I see. You say you won't debate; you calling somebody wrong is not debating? I would say that's another unrealistic view of the world.

(I freely admit that it's possible somebody reported it privately to TiVo as much as 3 weeks ago instead of the 2 weeks ago that it was reported here. That doesn't change the validity of any of my points)


----------



## hershey4 (May 31, 2006)

Customers have every right to be frustrated that Tivo has these quality problems. 

As a recent long time Series 2 previously satisfied user who recently converted to P4+mini, I am astounded at the number and nature of bugs I have encountered since "upgrading". It is extremely frustrating and totally a 180 turnaround from the Tivo I used to know. And as a Software Engineer I fully appreciate the importance of planned release cycles and proper testing, but I can still be annoyed at the bug itself and any delays in giving me my fix. 

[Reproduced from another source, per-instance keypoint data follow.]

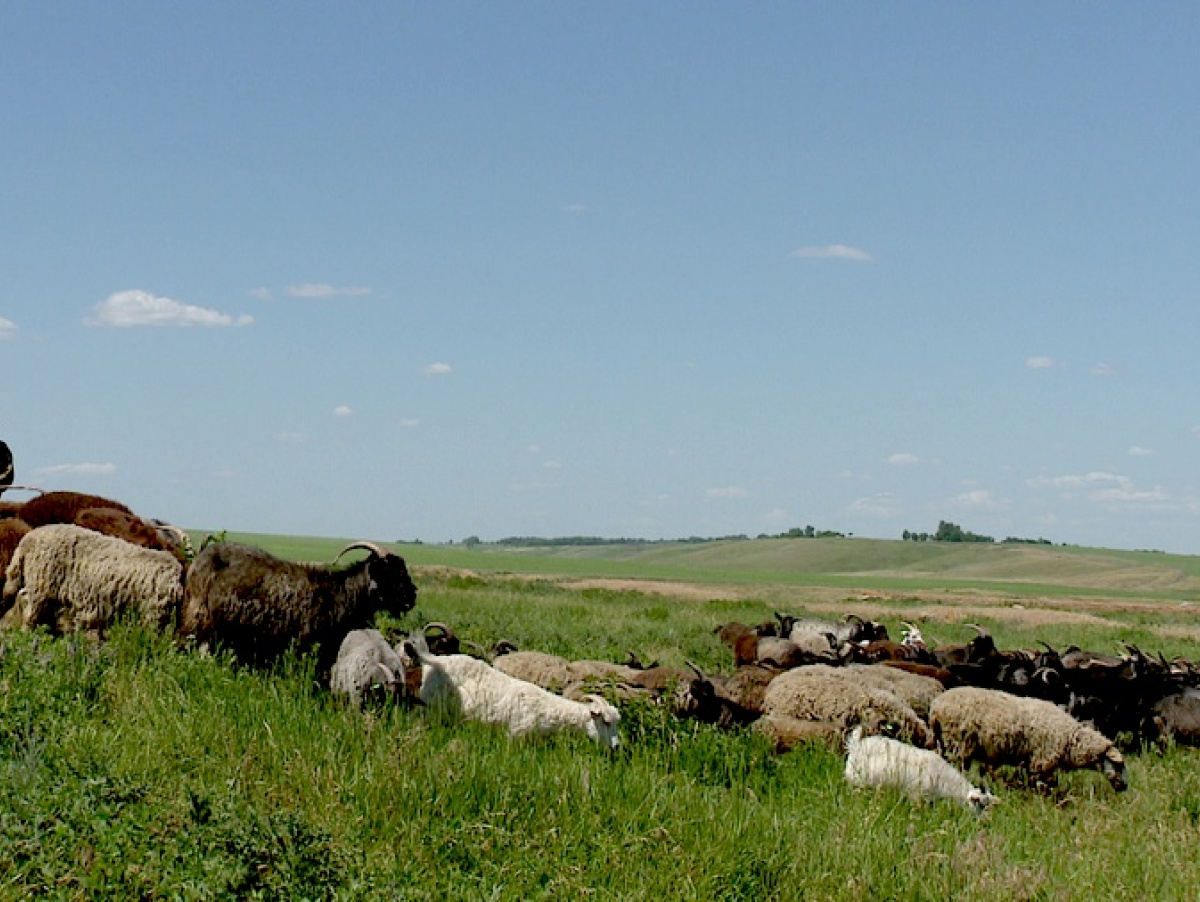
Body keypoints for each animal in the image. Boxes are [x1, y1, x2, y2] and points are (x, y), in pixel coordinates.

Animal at [178, 534, 417, 671]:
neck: (340, 593)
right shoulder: (305, 643)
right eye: (392, 572)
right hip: (199, 613)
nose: (412, 596)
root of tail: (202, 556)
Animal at [921, 690, 1128, 786]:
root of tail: (936, 707)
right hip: (958, 744)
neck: (1071, 738)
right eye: (1118, 765)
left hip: (942, 742)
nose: (1125, 787)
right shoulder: (1042, 760)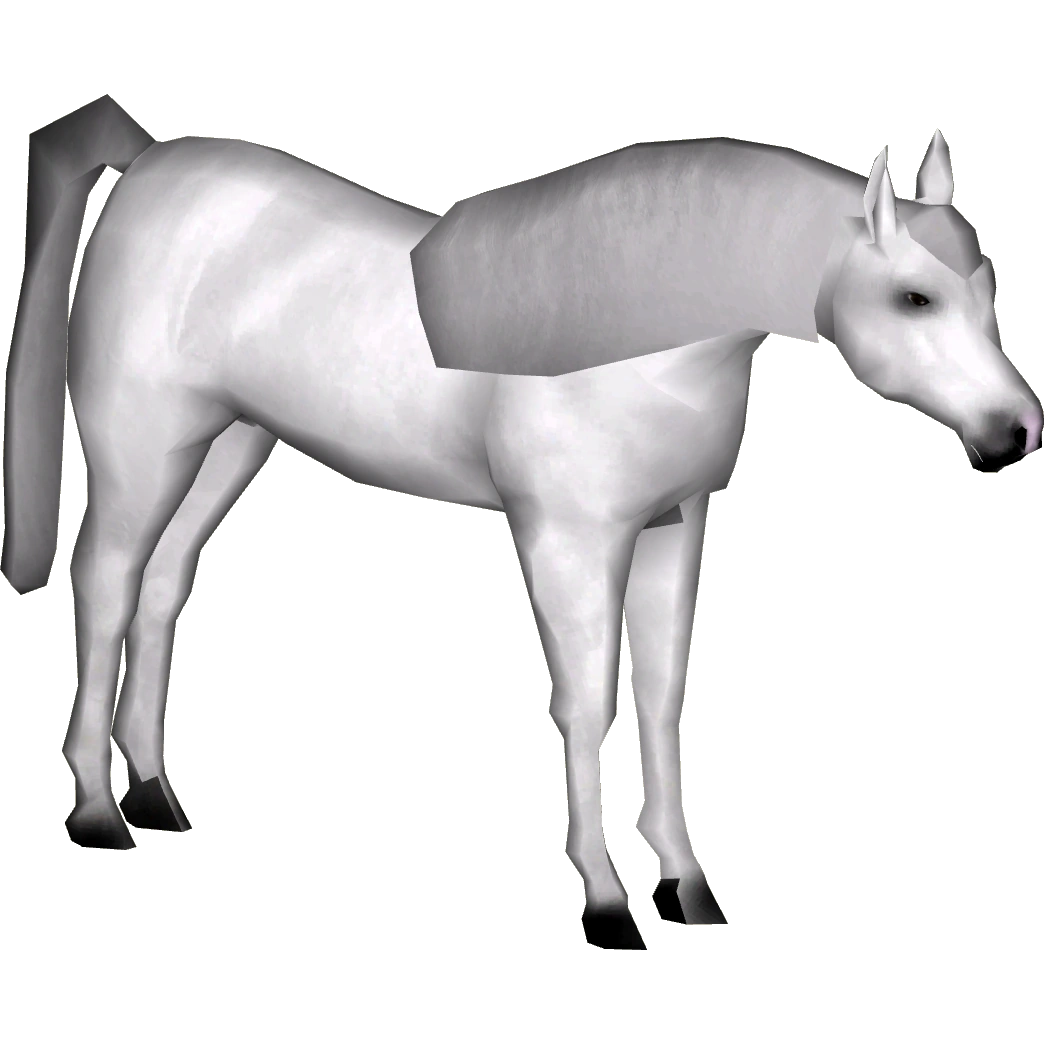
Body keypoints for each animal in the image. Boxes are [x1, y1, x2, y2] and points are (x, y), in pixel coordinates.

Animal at [2, 95, 1039, 952]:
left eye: (989, 287)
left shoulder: (671, 529)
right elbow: (586, 704)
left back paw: (155, 794)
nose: (1015, 435)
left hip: (227, 446)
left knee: (161, 588)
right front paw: (608, 902)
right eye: (915, 297)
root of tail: (148, 164)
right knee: (106, 587)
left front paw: (687, 888)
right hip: (144, 452)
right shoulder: (569, 544)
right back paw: (96, 813)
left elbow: (661, 700)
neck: (636, 339)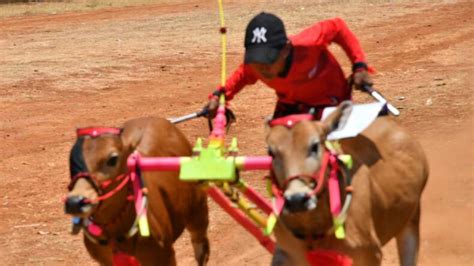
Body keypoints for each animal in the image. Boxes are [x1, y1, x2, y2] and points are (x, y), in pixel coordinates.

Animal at [64, 117, 209, 266]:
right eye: (72, 158)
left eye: (113, 159)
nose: (75, 202)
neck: (116, 234)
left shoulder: (165, 257)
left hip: (198, 214)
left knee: (201, 248)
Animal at [266, 102, 430, 266]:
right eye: (271, 152)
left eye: (314, 145)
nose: (297, 200)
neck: (314, 230)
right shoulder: (285, 252)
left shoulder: (370, 254)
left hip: (411, 221)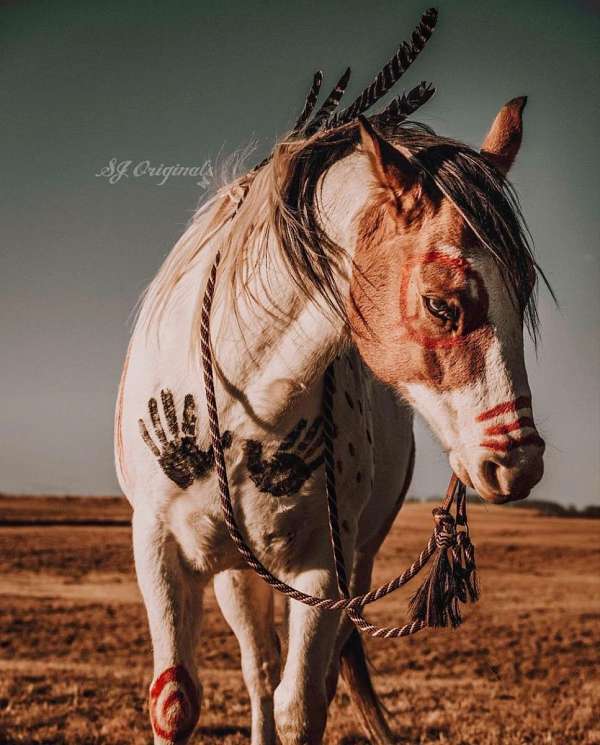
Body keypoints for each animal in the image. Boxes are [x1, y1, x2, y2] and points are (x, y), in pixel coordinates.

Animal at [114, 89, 546, 743]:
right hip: (236, 573)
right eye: (439, 304)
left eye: (522, 298)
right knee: (258, 668)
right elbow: (177, 700)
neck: (248, 401)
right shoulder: (160, 550)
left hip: (352, 571)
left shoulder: (322, 570)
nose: (517, 464)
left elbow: (301, 706)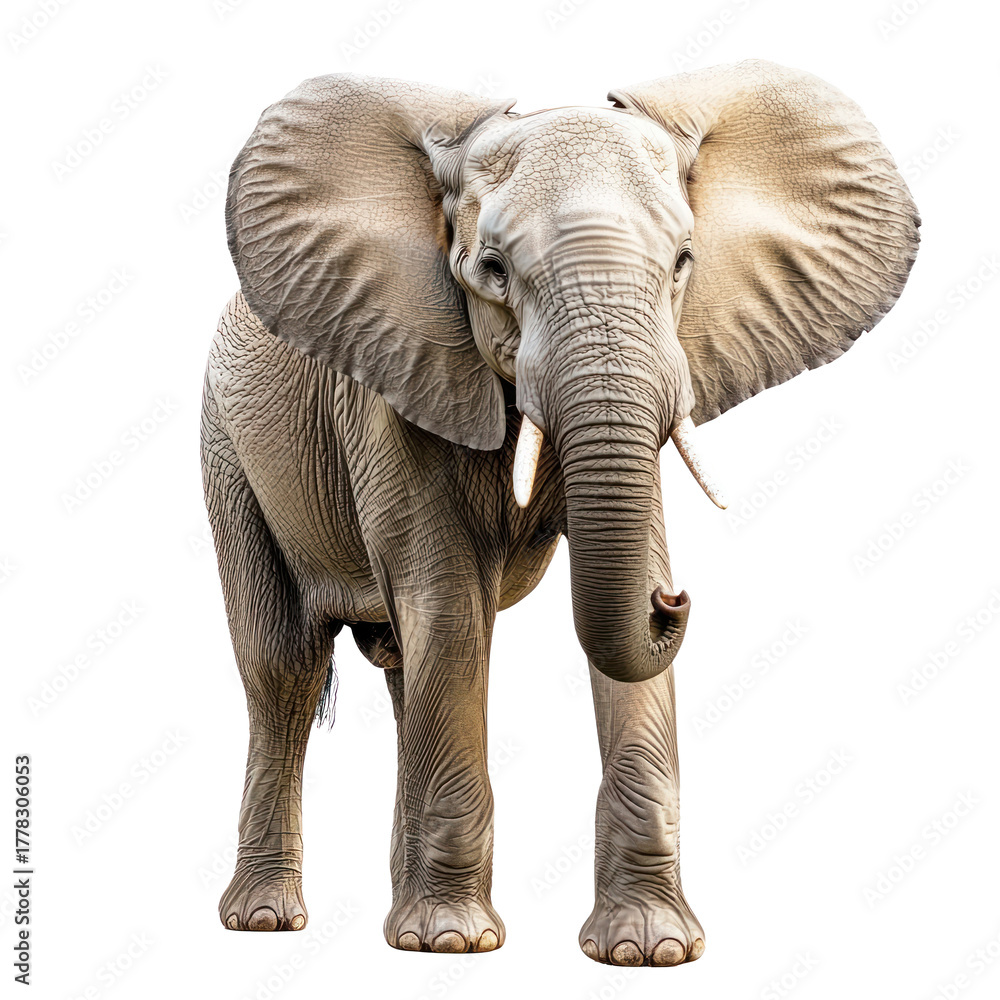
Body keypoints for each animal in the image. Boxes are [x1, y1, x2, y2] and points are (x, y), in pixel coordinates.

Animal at [201, 59, 918, 964]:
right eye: (493, 269)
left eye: (682, 261)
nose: (674, 601)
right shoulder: (397, 381)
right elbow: (450, 609)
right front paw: (453, 944)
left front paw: (649, 950)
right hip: (227, 449)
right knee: (284, 669)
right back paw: (269, 922)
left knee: (399, 664)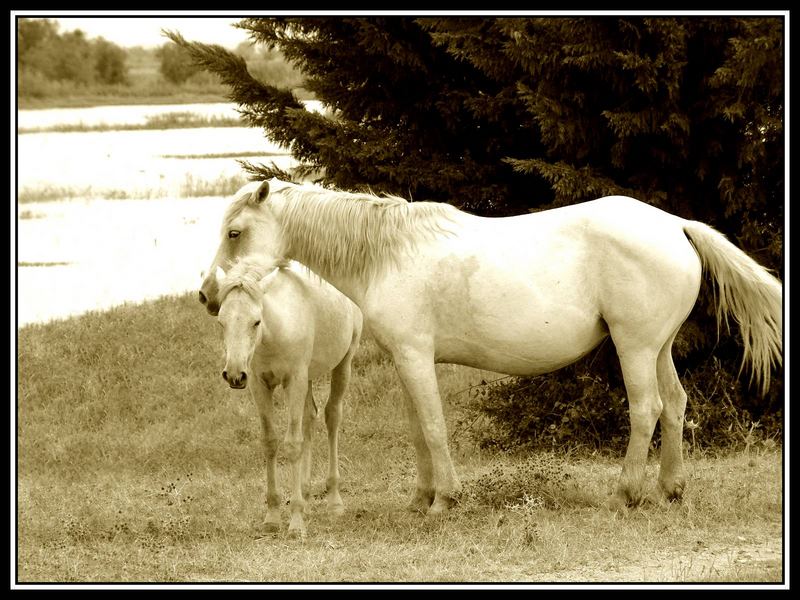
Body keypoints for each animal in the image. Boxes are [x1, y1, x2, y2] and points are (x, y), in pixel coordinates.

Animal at [214, 255, 360, 536]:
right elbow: (270, 442)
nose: (234, 374)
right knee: (310, 418)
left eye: (256, 321)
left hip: (342, 365)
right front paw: (272, 516)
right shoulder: (259, 384)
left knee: (332, 417)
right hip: (308, 378)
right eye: (221, 322)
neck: (276, 332)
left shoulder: (294, 381)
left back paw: (334, 501)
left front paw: (296, 523)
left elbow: (292, 445)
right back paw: (305, 491)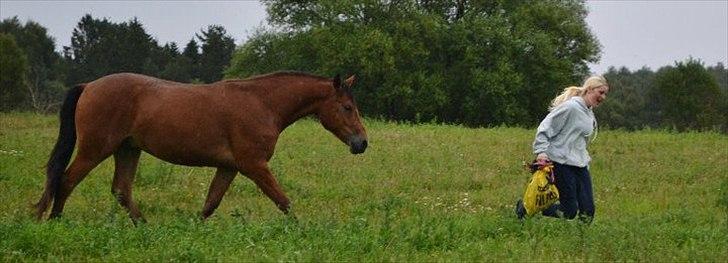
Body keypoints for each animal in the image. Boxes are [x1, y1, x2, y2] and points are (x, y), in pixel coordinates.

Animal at [33, 71, 366, 224]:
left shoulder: (230, 167)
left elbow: (210, 204)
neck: (262, 103)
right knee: (66, 180)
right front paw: (300, 228)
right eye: (347, 107)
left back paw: (146, 226)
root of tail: (89, 86)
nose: (362, 143)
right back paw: (54, 220)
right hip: (95, 148)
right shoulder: (254, 166)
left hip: (127, 149)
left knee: (121, 190)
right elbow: (283, 201)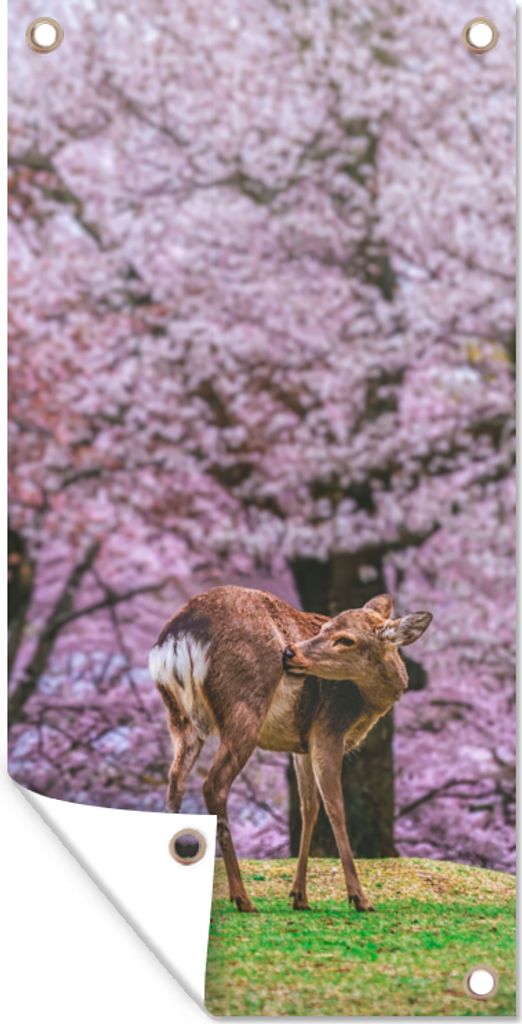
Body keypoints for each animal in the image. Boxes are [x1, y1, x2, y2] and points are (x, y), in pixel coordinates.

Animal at [149, 585, 432, 913]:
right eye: (325, 628)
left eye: (346, 639)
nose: (290, 652)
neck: (367, 705)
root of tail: (178, 637)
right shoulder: (328, 727)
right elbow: (335, 807)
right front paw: (360, 898)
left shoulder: (301, 745)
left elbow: (309, 807)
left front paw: (299, 896)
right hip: (244, 707)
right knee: (214, 784)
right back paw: (243, 898)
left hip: (180, 718)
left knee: (175, 781)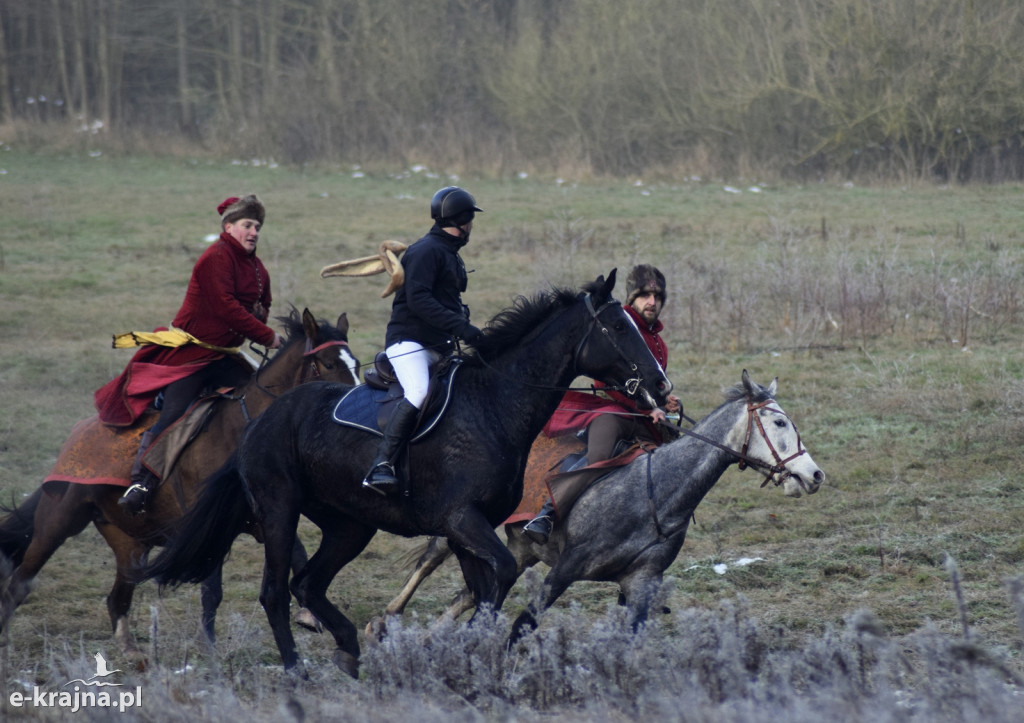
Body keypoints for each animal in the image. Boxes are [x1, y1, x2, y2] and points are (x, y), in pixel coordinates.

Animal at [0, 307, 360, 651]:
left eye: (356, 363)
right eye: (329, 363)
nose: (349, 406)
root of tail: (77, 435)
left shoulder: (265, 517)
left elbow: (297, 556)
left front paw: (309, 615)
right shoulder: (210, 524)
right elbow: (212, 590)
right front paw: (209, 645)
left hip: (130, 542)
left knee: (118, 597)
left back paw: (132, 652)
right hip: (59, 522)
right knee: (19, 583)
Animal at [144, 268, 671, 671]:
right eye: (618, 328)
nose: (661, 386)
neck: (494, 406)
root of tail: (260, 420)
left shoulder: (465, 528)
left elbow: (486, 588)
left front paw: (469, 650)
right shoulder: (462, 520)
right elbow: (498, 574)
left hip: (349, 525)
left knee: (307, 583)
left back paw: (349, 647)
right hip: (279, 511)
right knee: (276, 592)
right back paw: (297, 670)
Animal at [368, 368, 823, 639]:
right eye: (779, 422)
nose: (815, 475)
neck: (655, 493)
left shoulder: (639, 584)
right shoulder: (567, 567)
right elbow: (522, 625)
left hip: (517, 550)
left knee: (465, 595)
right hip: (464, 523)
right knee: (431, 560)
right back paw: (382, 622)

Making excuses for them just lowers the bar and accepts mediocrity instead of excellence we have come to expect from Tivo.


----------



## VideoNavi (Dec 7, 2004)

The Fall Update 20.3.7.1a appears to rolling out to Premiere and Premiere4's. It fixed my C501 errors on a mini. According to tier 2 support there is a grouping of dealer TSNs that get the update about the same time.


----------



## DigitalDawn (Apr 26, 2009)

Often us dealers get updates last. :-(


----------



## David55125 (Oct 22, 2013)

Fyi....The Fall updates to my XL4 and Premiere 4 fixed the C501 error on both of my minis.


----------